On November 27th. 2017, 22 men from Pakistan, some minors, started walking in Serbia. They wanted to reach Croatia by passing through Hungarian territory and were stopped by about what they described as 30 Hungarian police officers, with three police cars at about 2.30pm., in the forest. The men expressed their intention to seek asylum. The police officers beat them with hands and sticks, and kicked some of the men, also the minors. The police officers were male and about 20-40 years old.
They transported them to a what they described as a Hungarian police station (the men didn’t see where they drove). At the station several police officers searched their bodies and belongings. They checked their money and mobile phones. They interrogated the men, took pictures, wrote down their personal details and asked them to sign the papers. No fingerprints were taken or written documents given to them. The men explained their reasons for needing asylum and told them about the difficult situation being stuck at the Serbian-Hungarian border. The interviewee mentioned his medical problem. He suffers from polio that causes pain in his knees. He asked for a doctor but the police did not answer.

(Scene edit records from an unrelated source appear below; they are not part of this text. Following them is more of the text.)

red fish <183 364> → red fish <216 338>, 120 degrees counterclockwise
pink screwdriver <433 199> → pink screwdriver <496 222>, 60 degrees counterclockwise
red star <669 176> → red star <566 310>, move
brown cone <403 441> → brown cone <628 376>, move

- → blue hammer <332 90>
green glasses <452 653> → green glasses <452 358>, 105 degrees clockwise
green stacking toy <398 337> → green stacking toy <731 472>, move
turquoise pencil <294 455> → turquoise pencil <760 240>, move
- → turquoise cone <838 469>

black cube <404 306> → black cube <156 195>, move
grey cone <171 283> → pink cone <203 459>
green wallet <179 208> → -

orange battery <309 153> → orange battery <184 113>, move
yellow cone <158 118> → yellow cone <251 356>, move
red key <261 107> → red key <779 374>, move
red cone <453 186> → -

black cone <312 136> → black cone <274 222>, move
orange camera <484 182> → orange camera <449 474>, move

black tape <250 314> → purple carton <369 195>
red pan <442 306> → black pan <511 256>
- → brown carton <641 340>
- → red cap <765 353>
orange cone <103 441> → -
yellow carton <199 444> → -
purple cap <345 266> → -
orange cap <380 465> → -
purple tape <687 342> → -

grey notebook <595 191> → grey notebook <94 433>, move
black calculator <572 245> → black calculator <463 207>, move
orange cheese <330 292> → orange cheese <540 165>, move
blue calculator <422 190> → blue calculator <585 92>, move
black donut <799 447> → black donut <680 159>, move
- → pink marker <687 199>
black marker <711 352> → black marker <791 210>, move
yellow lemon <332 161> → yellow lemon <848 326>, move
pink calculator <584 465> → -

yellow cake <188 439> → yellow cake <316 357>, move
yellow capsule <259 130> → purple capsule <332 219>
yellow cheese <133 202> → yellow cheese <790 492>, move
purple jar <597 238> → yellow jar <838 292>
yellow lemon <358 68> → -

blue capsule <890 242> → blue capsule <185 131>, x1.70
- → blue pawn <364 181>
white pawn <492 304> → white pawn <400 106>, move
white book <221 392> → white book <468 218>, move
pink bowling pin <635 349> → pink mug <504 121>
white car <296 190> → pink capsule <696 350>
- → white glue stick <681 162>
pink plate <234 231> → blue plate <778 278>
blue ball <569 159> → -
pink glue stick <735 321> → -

The men stayed at the police station for more than 12 hours. They asked for water and food after the tough journey across the borders, but they did not get any. The next day on the 28th. the police declared that the men would be deported back to Serbia. They transported the men in a police car for about 1 hour, to the Serbian-Hungarian border near Subotica. They arrived at around 8pm. After the arrival the police violently attacked them once more and ordered the men to go back to Serbia. The men returned to Serbia. When the interviewee arrived in Subotica, he suffered from pain in his legs so he had to consult a field doctor, who checked it the next evening.